Amaçlarının yurt dışına gitmek olmadığını sadece deniz keyfi yapmak olduğunu ifade eden Gizem Kaya, "Pazar günü olması sebebi ile hava da güzeldi. Azmak'tan eşimin tanıdığı birinden tekne kiraladık, tekne ile açıldık, sonra İçmeler'den eşimin bir arkadaşını aldık. Görümcem, ben, eşim ve eşimin arkadaşı dört kişi önce Turunç'a gittik, orada yiyecek içecek alışverişi yaptık. Teknede aldıklarımızı yedikten sonra dönmek istedik ancak tekne çalışmadı, saatlerce orada bekledik. Dev bir dalga geldi, teknemizi alabora etti. Bende can yeleği vardı, diğerlerinde yoktu. Eşim önce yanımızdaydı, sonra arkadaşı olan Abbas isimli şahsı almak için yanımızdan ayrıldı. Biz bir müddet yüzdük, bir yolcu gemisi bizi aldı. Yunan karasularına girmişiz, bilmiyorduk. Yunan Sahil Güvenliği bizi gemiden alarak Kos Adası'na götürdü. Orada karakolda 3 gün kaldık, oradan göçmenleri tuttukları kampa götürdüler. Ancak eşim yine yanımızda değildi, en son gören arkadaşı sırtına çantayı alıp yardım çağırmak için açıldığını söyledi. Kayınvalidem gelip, beni ve görümcemi kamptan aldı evimize getirdi. Eşimden hiçbir haber alamadık, perişan olduk" şeklinde konuştu.
Göçmen kaçakçılığı suçlaması ile hakkında açılan davanın devam ettiğini ve denetimli serbest kaldığını belirten Gizem Kaya, amaçlarının kaçmak olmadığını, çocuklarının olduğunu, onları almadan zaten hiçbir yere gidemeyeceklerini söyledi.
"Ne olur oğlumu bulun"
Barış Kaya'nın annesi Emine Kaya ise kayıp olan oğlu için her yere başvurduğunu, üç günlük vize alarak Kos ve Rodos adalarına gittiğini, oradan kızını ve gelinini alıp geldiğini ifade etti. Oğlunu en son Marmaris'ten çıktığı noktada gözyaşları içinde bekleyen anne, o gün yaşadıklarını da şöyle anlattı:
"O gün gezmeye çıktıklarını söylediler. Kamerada kendilerini gösterdi bana. Ben de denizden korktuğum için dalga gördüğümü fark ettim. 'Oğlum, kızım, oradan çıkın, eve dönün' dedim. 'Anne korkma' dedi, 'Böyle bir dalga yok. Biz burada eğleniyoruz, herhangi bir şey yok' dedi. Ama ben yine de sık sık aramaya başladım. Sonra gece saat 22.30 oldu, tekrar aradım. Bu arada sık sık arıyordum. Gece 1'e çeyrek kala tekrar aradım kızımı. Bu sefer oğlum telefona çıktı, 'Anne Hülya kendini denize attı' dedi, sonra tekrar kapattı telefonu. Tekrar aradım. Oğlum, 'Anne, sahil güvenliği ara teknemiz battı. Anne, kurtar bizi."

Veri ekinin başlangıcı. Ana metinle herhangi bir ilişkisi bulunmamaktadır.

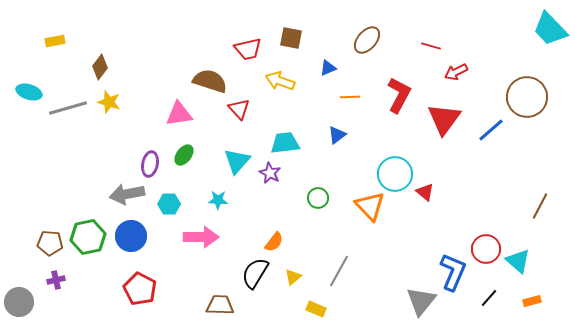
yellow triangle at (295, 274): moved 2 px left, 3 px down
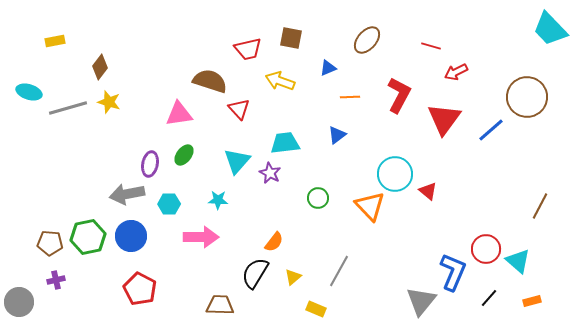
red triangle at (425, 192): moved 3 px right, 1 px up
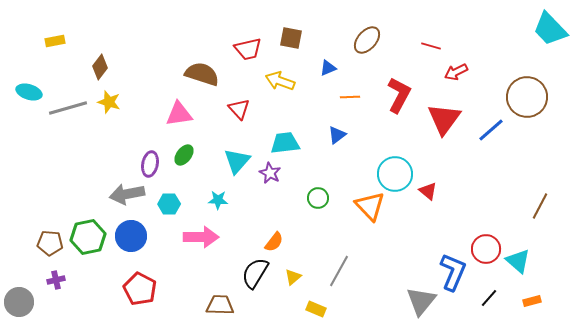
brown semicircle at (210, 81): moved 8 px left, 7 px up
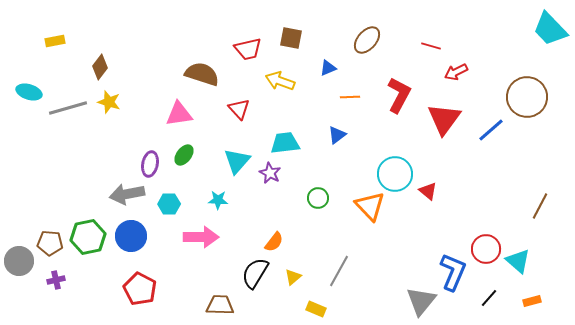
gray circle at (19, 302): moved 41 px up
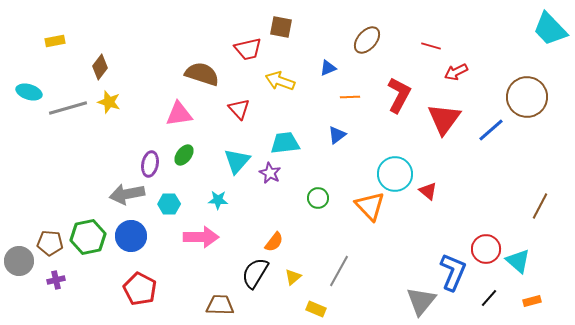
brown square at (291, 38): moved 10 px left, 11 px up
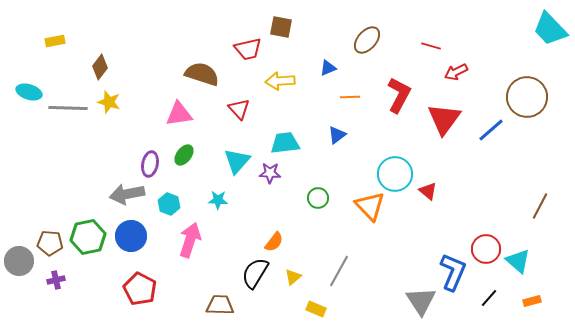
yellow arrow at (280, 81): rotated 24 degrees counterclockwise
gray line at (68, 108): rotated 18 degrees clockwise
purple star at (270, 173): rotated 25 degrees counterclockwise
cyan hexagon at (169, 204): rotated 20 degrees clockwise
pink arrow at (201, 237): moved 11 px left, 3 px down; rotated 72 degrees counterclockwise
gray triangle at (421, 301): rotated 12 degrees counterclockwise
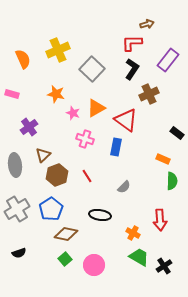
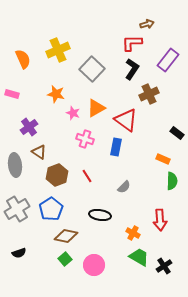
brown triangle: moved 4 px left, 3 px up; rotated 42 degrees counterclockwise
brown diamond: moved 2 px down
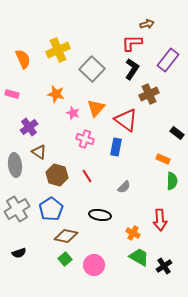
orange triangle: rotated 18 degrees counterclockwise
brown hexagon: rotated 25 degrees counterclockwise
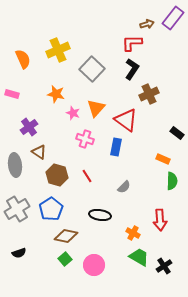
purple rectangle: moved 5 px right, 42 px up
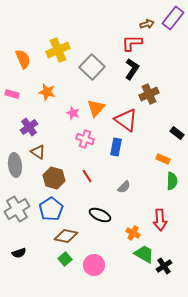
gray square: moved 2 px up
orange star: moved 9 px left, 2 px up
brown triangle: moved 1 px left
brown hexagon: moved 3 px left, 3 px down
black ellipse: rotated 15 degrees clockwise
green trapezoid: moved 5 px right, 3 px up
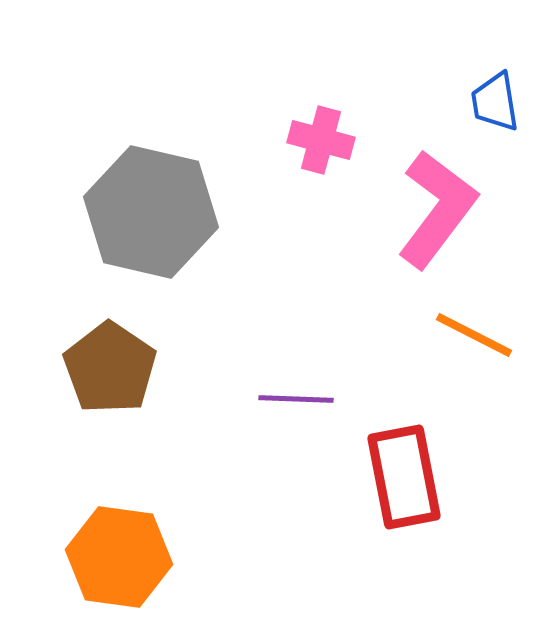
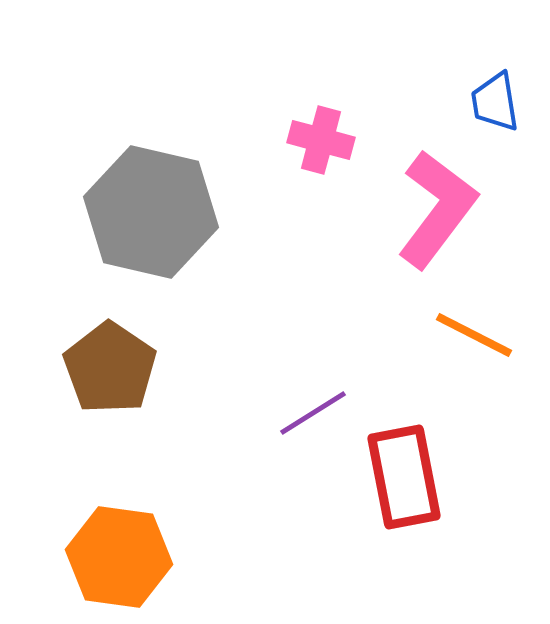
purple line: moved 17 px right, 14 px down; rotated 34 degrees counterclockwise
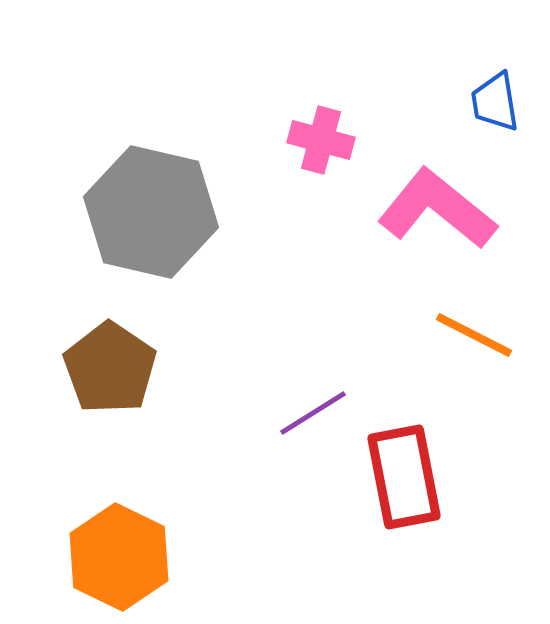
pink L-shape: rotated 88 degrees counterclockwise
orange hexagon: rotated 18 degrees clockwise
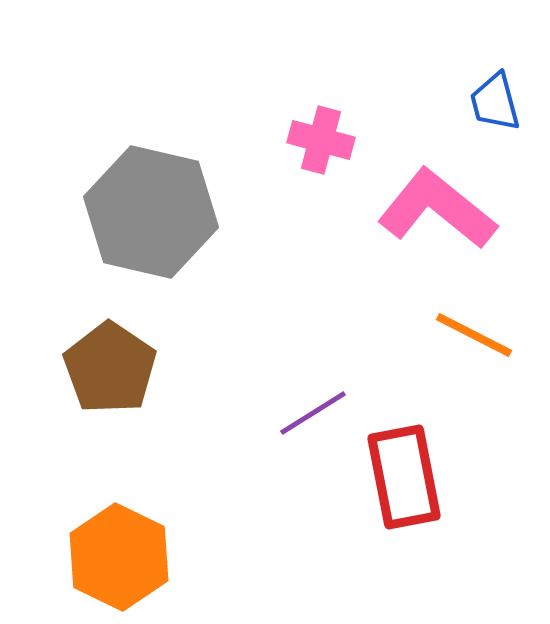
blue trapezoid: rotated 6 degrees counterclockwise
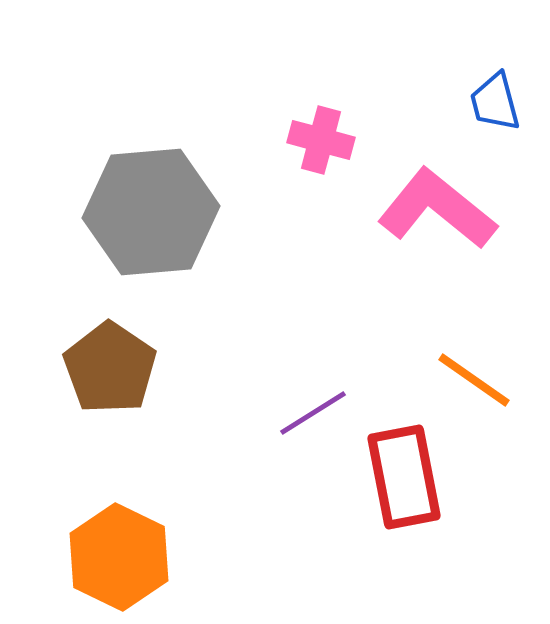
gray hexagon: rotated 18 degrees counterclockwise
orange line: moved 45 px down; rotated 8 degrees clockwise
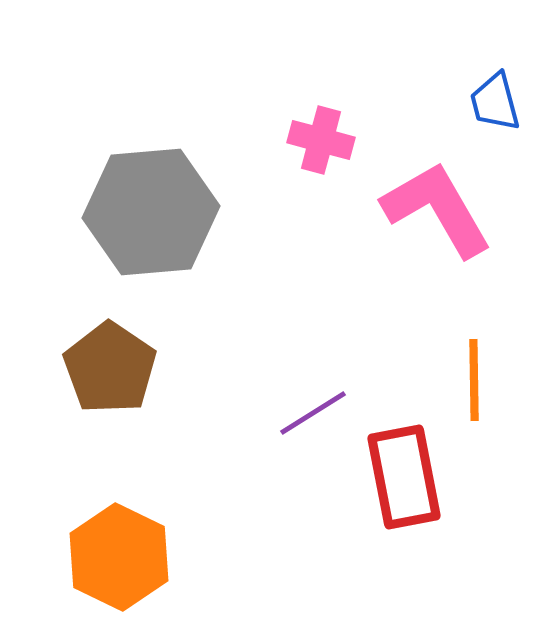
pink L-shape: rotated 21 degrees clockwise
orange line: rotated 54 degrees clockwise
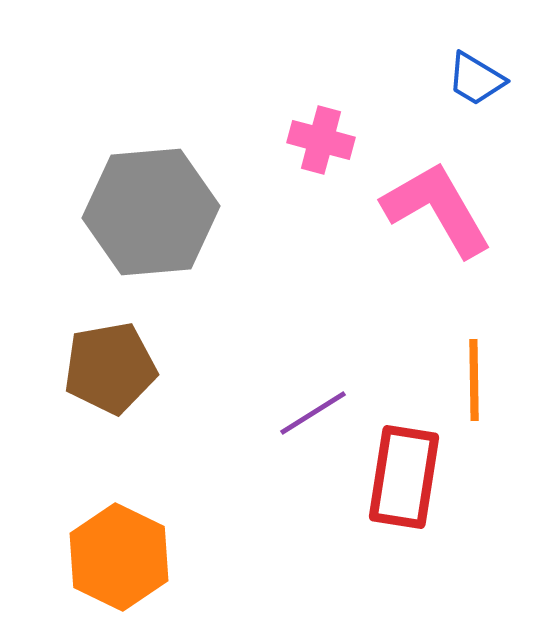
blue trapezoid: moved 19 px left, 23 px up; rotated 44 degrees counterclockwise
brown pentagon: rotated 28 degrees clockwise
red rectangle: rotated 20 degrees clockwise
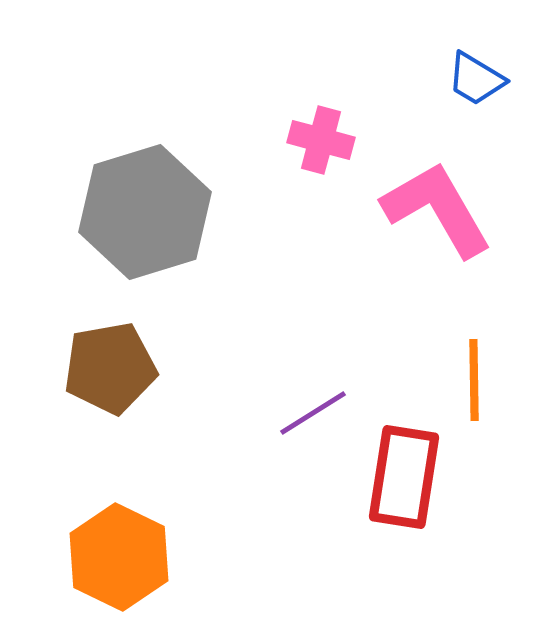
gray hexagon: moved 6 px left; rotated 12 degrees counterclockwise
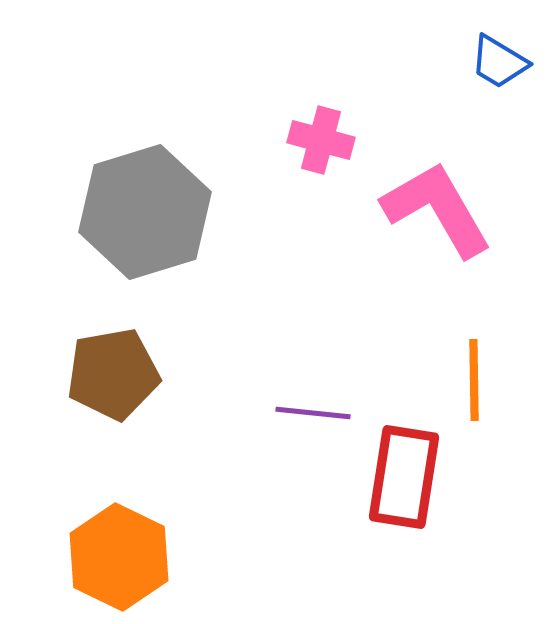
blue trapezoid: moved 23 px right, 17 px up
brown pentagon: moved 3 px right, 6 px down
purple line: rotated 38 degrees clockwise
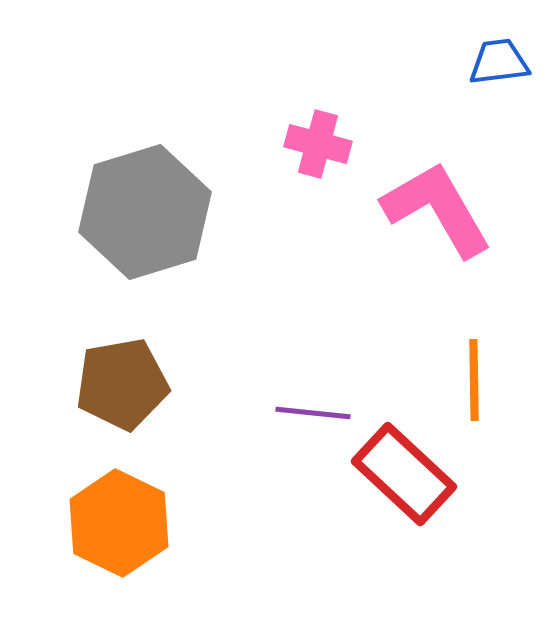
blue trapezoid: rotated 142 degrees clockwise
pink cross: moved 3 px left, 4 px down
brown pentagon: moved 9 px right, 10 px down
red rectangle: moved 3 px up; rotated 56 degrees counterclockwise
orange hexagon: moved 34 px up
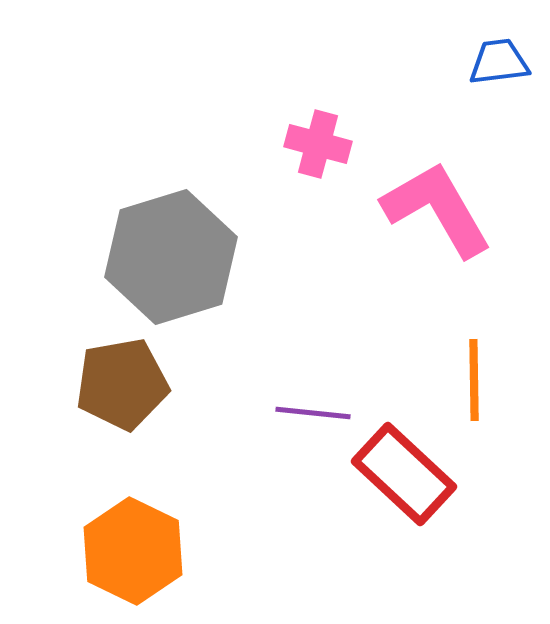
gray hexagon: moved 26 px right, 45 px down
orange hexagon: moved 14 px right, 28 px down
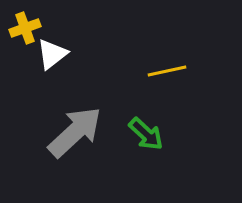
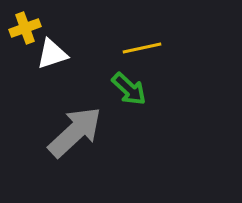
white triangle: rotated 20 degrees clockwise
yellow line: moved 25 px left, 23 px up
green arrow: moved 17 px left, 45 px up
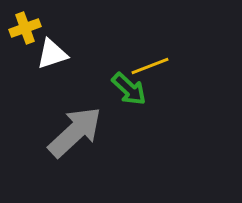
yellow line: moved 8 px right, 18 px down; rotated 9 degrees counterclockwise
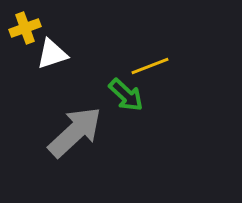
green arrow: moved 3 px left, 6 px down
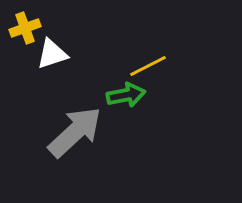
yellow line: moved 2 px left; rotated 6 degrees counterclockwise
green arrow: rotated 54 degrees counterclockwise
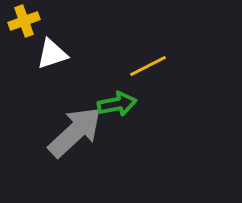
yellow cross: moved 1 px left, 7 px up
green arrow: moved 9 px left, 9 px down
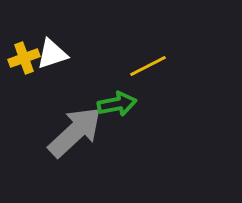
yellow cross: moved 37 px down
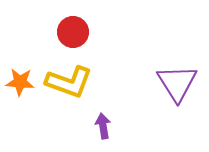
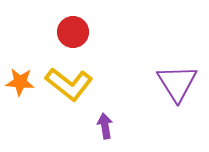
yellow L-shape: moved 2 px down; rotated 18 degrees clockwise
purple arrow: moved 2 px right
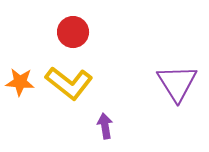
yellow L-shape: moved 1 px up
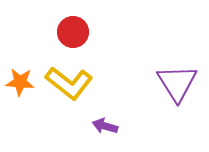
purple arrow: rotated 65 degrees counterclockwise
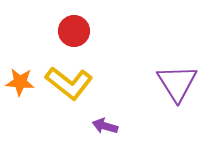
red circle: moved 1 px right, 1 px up
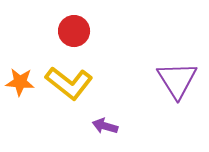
purple triangle: moved 3 px up
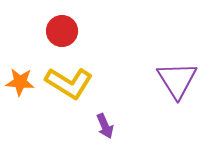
red circle: moved 12 px left
yellow L-shape: rotated 6 degrees counterclockwise
purple arrow: rotated 130 degrees counterclockwise
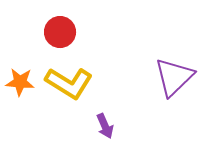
red circle: moved 2 px left, 1 px down
purple triangle: moved 3 px left, 3 px up; rotated 18 degrees clockwise
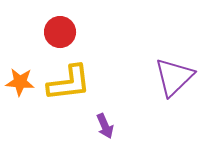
yellow L-shape: rotated 39 degrees counterclockwise
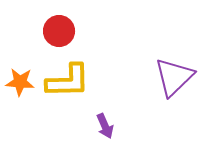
red circle: moved 1 px left, 1 px up
yellow L-shape: moved 1 px left, 2 px up; rotated 6 degrees clockwise
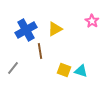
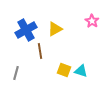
gray line: moved 3 px right, 5 px down; rotated 24 degrees counterclockwise
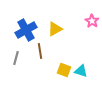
gray line: moved 15 px up
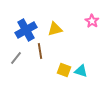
yellow triangle: rotated 14 degrees clockwise
gray line: rotated 24 degrees clockwise
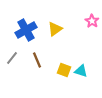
yellow triangle: rotated 21 degrees counterclockwise
brown line: moved 3 px left, 9 px down; rotated 14 degrees counterclockwise
gray line: moved 4 px left
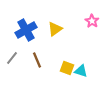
yellow square: moved 3 px right, 2 px up
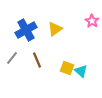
cyan triangle: rotated 24 degrees clockwise
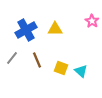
yellow triangle: rotated 35 degrees clockwise
yellow square: moved 6 px left
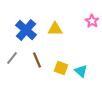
blue cross: rotated 20 degrees counterclockwise
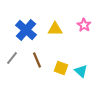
pink star: moved 8 px left, 4 px down
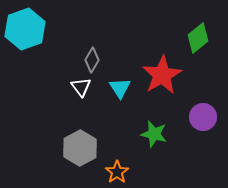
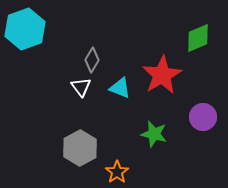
green diamond: rotated 16 degrees clockwise
cyan triangle: rotated 35 degrees counterclockwise
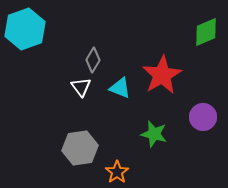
green diamond: moved 8 px right, 6 px up
gray diamond: moved 1 px right
gray hexagon: rotated 20 degrees clockwise
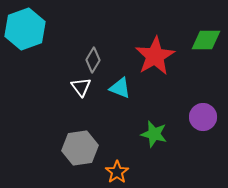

Emine Kaya, "Oğlumu bulamıyorum. Yunanistan'a iki kez gittim, yetkililere gittim, her yere gittim. Oğlum yok, oğlumu bulamıyorum. Benim oğluma bir şey olmadı, onların elinde. Çok gezdim, her yeri aradım. Cesedi yok, hiçbir iz yok. Cezaevlerine girdim, her yere gittim. Oğlum yok. Allah rızası için oğlumu bulun, ne olur" dedi.